Activity =
Leave the pictures behind and repeat all the entries exactly.

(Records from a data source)
..............................
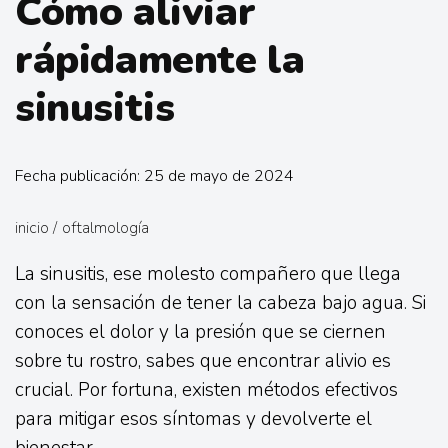
Cómo aliviar
rápidamente la
sinusitis
Fecha publicación: 25 de mayo de 2024
inicio
/
oftalmología
La sinusitis, ese molesto compañero que llega
con la sensación de tener la cabeza bajo agua. Si
conoces el dolor y la presión que se ciernen
sobre tu rostro, sabes que encontrar alivio es
crucial. Por fortuna, existen métodos efectivos
para mitigar esos síntomas y devolverte el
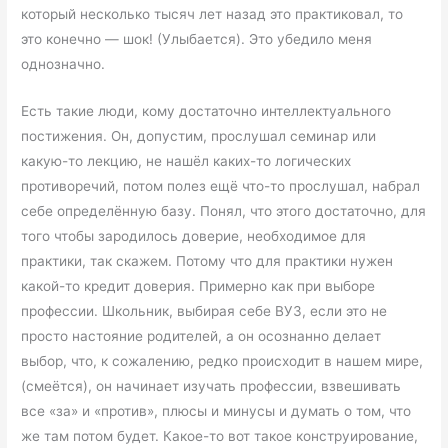
который несколько тысяч лет назад это практиковал, то
это конечно — шок! (Улыбается). Это убедило меня
однозначно.
Есть такие люди, кому достаточно интеллектуального
постижения. Он, допустим, прослушал семинар или
какую-то лекцию, не нашёл каких-то логических
противоречий, потом полез ещё что-то прослушал, набрал
себе определённую базу. Понял, что этого достаточно, для
того чтобы зародилось доверие, необходимое для
практики, так скажем. Потому что для практики нужен
какой-то кредит доверия. Примерно как при выборе
профессии. Школьник, выбирая себе ВУЗ, если это не
просто настояние родителей, а он осознанно делает
выбор, что, к сожалению, редко происходит в нашем мире,
(смеётся), он начинает изучать профессии, взвешивать
все «за» и «против», плюсы и минусы и думать о том, что
же там потом будет. Какое-то вот такое конструирование,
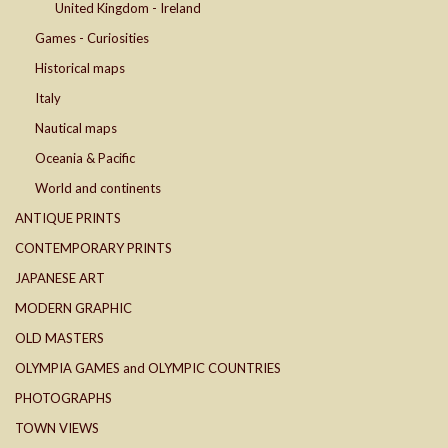
United Kingdom - Ireland
Games - Curiosities
Historical maps
Italy
Nautical maps
Oceania & Pacific
World and continents
ANTIQUE PRINTS
CONTEMPORARY PRINTS
JAPANESE ART
MODERN GRAPHIC
OLD MASTERS
OLYMPIA GAMES and OLYMPIC COUNTRIES
PHOTOGRAPHS
TOWN VIEWS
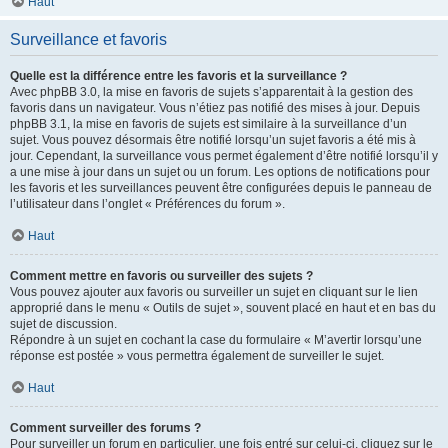
Haut
Surveillance et favoris
Quelle est la différence entre les favoris et la surveillance ?
Avec phpBB 3.0, la mise en favoris de sujets s’apparentait à la gestion des
favoris dans un navigateur. Vous n’étiez pas notifié des mises à jour. Depuis
phpBB 3.1, la mise en favoris de sujets est similaire à la surveillance d’un
sujet. Vous pouvez désormais être notifié lorsqu’un sujet favoris a été mis à
jour. Cependant, la surveillance vous permet également d’être notifié lorsqu’il y
a une mise à jour dans un sujet ou un forum. Les options de notifications pour
les favoris et les surveillances peuvent être configurées depuis le panneau de
l’utilisateur dans l’onglet « Préférences du forum ».
Haut
Comment mettre en favoris ou surveiller des sujets ?
Vous pouvez ajouter aux favoris ou surveiller un sujet en cliquant sur le lien
approprié dans le menu « Outils de sujet », souvent placé en haut et en bas du
sujet de discussion.
Répondre à un sujet en cochant la case du formulaire « M’avertir lorsqu’une
réponse est postée » vous permettra également de surveiller le sujet.
Haut
Comment surveiller des forums ?
Pour surveiller un forum en particulier, une fois entré sur celui-ci, cliquez sur le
..............................
Response below =
Cómo aliviar
rápidamente la
sinusitis
Fecha publicación: 25 de mayo de 2024
inicio
/
oftalmología
La sinusitis, ese molesto compañero que llega
con la sensación de tener la cabeza bajo agua. Si
conoces el dolor y la presión que se ciernen
sobre tu rostro, sabes que encontrar alivio es
crucial. Por fortuna, existen métodos efectivos
para mitigar esos síntomas y devolverte el
который несколько тысяч лет назад это практиковал, то
это конечно — шок! (Улыбается). Это убедило меня
однозначно.
Есть такие люди, кому достаточно интеллектуального
постижения. Он, допустим, прослушал семинар или
какую-то лекцию, не нашёл каких-то логических
противоречий, потом полез ещё что-то прослушал, набрал
себе определённую базу. Понял, что этого достаточно, для
того чтобы зародилось доверие, необходимое для
практики, так скажем. Потому что для практики нужен
какой-то кредит доверия. Примерно как при выборе
профессии. Школьник, выбирая себе ВУЗ, если это не
просто настояние родителей, а он осознанно делает
выбор, что, к сожалению, редко происходит в нашем мире,
(смеётся), он начинает изучать профессии, взвешивать
все «за» и «против», плюсы и минусы и думать о том, что
же там потом будет. Какое-то вот такое конструирование,
United Kingdom - Ireland
Games - Curiosities
Historical maps
Italy
Nautical maps
Oceania & Pacific
World and continents
ANTIQUE PRINTS
CONTEMPORARY PRINTS
JAPANESE ART
MODERN GRAPHIC
OLD MASTERS
OLYMPIA GAMES and OLYMPIC COUNTRIES
PHOTOGRAPHS
TOWN VIEWS
Haut
Surveillance et favoris
Quelle est la différence entre les favoris et la surveillance ?
Avec phpBB 3.0, la mise en favoris de sujets s’apparentait à la gestion des
favoris dans un navigateur. Vous n’étiez pas notifié des mises à jour. Depuis
phpBB 3.1, la mise en favoris de sujets est similaire à la surveillance d’un
sujet. Vous pouvez désormais être notifié lorsqu’un sujet favoris a été mis à
jour. Cependant, la surveillance vous permet également d’être notifié lorsqu’il y
a une mise à jour dans un sujet ou un forum. Les options de notifications pour
les favoris et les surveillances peuvent être configurées depuis le panneau de
l’utilisateur dans l’onglet « Préférences du forum ».
Haut
Comment mettre en favoris ou surveiller des sujets ?
Vous pouvez ajouter aux favoris ou surveiller un sujet en cliquant sur le lien
approprié dans le menu « Outils de sujet », souvent placé en haut et en bas du
sujet de discussion.
Répondre à un sujet en cochant la case du formulaire « M’avertir lorsqu’une
réponse est postée » vous permettra également de surveiller le sujet.
Haut
Comment surveiller des forums ?
Pour surveiller un forum en particulier, une fois entré sur celui-ci, cliquez sur le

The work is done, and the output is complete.